O fluxo para fundos de renda variável também foi negativo em outubro, quando comparado com o final de 2021, em -R$ 5,5 bilhões, chegando a R$ 70,4 bilhões.

Juntos, investimentos em ações e fundos de renda variável representam 13,8% da carteira desses fundos de pensão, resultando em um total de R$ 151 bilhões. Já para renda fixa, o saldo é de R$ 858,3 bilhões, representando 86,2% do total.

Fonte: Abrapp, XP Research. *Dados até outubro/22.
Fonte: Abrapp, XP Research. Dados até outubro/22.

Os dados acima revelam que a participação das instituições no mercado acionário ainda é baixa quando comparado à exposição à renda fixa, ou seja, ainda existe um grande potencial de migração da renda fixa para a variável.

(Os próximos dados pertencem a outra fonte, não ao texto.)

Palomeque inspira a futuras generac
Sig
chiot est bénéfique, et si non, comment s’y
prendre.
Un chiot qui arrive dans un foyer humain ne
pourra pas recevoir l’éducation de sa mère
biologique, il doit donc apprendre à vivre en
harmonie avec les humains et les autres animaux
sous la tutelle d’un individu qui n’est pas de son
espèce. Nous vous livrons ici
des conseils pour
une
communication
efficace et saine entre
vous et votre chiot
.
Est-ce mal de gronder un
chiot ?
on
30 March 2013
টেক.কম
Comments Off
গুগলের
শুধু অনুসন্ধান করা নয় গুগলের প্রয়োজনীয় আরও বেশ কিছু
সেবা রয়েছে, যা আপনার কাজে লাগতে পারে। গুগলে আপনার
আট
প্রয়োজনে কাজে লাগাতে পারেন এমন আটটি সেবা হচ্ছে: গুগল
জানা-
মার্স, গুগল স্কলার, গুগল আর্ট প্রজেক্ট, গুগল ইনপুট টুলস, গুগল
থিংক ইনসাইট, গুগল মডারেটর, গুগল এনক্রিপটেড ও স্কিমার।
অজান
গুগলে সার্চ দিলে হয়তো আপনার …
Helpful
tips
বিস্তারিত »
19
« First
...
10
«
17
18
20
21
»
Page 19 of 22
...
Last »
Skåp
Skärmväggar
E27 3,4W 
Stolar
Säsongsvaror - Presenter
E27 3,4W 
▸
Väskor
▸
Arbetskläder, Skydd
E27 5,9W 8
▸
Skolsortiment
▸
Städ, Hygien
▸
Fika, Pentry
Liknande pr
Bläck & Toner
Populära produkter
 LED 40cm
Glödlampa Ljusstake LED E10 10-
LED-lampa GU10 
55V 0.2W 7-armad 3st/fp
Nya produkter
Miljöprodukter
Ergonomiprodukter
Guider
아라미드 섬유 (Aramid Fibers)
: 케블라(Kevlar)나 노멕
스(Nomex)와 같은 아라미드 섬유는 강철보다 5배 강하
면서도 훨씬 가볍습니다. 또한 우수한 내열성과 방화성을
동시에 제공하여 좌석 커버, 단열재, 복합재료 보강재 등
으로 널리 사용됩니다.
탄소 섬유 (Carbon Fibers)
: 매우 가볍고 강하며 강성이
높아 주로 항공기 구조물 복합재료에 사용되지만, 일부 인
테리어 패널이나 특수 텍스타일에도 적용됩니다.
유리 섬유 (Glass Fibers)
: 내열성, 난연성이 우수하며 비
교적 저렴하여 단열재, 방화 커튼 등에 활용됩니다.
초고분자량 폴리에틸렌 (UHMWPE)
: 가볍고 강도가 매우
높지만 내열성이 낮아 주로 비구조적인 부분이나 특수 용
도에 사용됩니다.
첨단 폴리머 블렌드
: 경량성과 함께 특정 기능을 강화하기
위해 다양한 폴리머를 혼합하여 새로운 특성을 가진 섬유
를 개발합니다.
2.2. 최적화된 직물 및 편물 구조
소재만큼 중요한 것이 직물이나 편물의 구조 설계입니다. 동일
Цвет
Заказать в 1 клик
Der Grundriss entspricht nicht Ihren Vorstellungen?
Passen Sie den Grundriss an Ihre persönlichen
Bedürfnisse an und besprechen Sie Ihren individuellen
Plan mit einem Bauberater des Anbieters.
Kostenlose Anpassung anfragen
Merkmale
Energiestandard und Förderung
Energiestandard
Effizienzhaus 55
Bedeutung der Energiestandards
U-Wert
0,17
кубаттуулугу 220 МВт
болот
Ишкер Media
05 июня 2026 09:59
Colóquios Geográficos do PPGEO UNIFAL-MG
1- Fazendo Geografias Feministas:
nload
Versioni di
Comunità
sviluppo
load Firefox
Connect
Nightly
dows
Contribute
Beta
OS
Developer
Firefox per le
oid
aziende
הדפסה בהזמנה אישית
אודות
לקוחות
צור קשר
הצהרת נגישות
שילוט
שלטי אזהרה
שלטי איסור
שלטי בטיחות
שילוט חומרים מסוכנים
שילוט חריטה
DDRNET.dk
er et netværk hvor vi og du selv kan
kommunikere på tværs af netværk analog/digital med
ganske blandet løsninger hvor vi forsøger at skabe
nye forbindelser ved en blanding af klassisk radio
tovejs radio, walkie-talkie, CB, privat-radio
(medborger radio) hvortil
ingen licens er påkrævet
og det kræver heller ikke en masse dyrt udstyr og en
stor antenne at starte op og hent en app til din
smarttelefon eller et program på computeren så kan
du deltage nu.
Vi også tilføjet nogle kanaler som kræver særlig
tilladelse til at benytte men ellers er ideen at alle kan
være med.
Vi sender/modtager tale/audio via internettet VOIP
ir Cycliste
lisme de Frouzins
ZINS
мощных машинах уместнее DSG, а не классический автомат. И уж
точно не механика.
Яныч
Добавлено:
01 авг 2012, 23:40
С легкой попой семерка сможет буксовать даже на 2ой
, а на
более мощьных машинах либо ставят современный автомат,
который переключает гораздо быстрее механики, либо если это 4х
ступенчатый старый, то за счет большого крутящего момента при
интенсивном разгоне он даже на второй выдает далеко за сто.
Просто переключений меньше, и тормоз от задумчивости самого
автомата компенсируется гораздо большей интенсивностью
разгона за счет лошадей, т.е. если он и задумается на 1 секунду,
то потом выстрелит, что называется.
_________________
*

Número de investidores pessoas físicas passa de 6 milhões

Fonte: B3, XP Research. *Dados até 2/3/2023.

Em fevereiro, último dado disponível, o número de investidores pessoas físicas (PFs) na Bolsa brasileira (B3) atingiu 6.103.363. Em relação a janeiro, houve um aumento de 25.777 investidores PFs, equivalente a um crescimento mensal de +0,4%. Quanto à posição total desses investidores PFs, houve uma redução do valor total mensal de -5,1%, atingindo R$445,3 bilhões investidos.

Investidores estrangeiros possuem as maiores participações na Bolsa

Os principais investidores da Bolsa brasileira são: 1) investidores estrangeiros (55,7%), 2) instituições (25,8%) e 3) pessoas físicas (14,0%). Juntos, eles representam 95,5% dos participantes do mercado acionário.

Fonte: B3, XP Research. Dados até 2/3/2023.
Fonte: B3, XP Research. Dados até 2/3/2023.

Nessa publicação, considera-se apenas o fluxo do mercado à vista.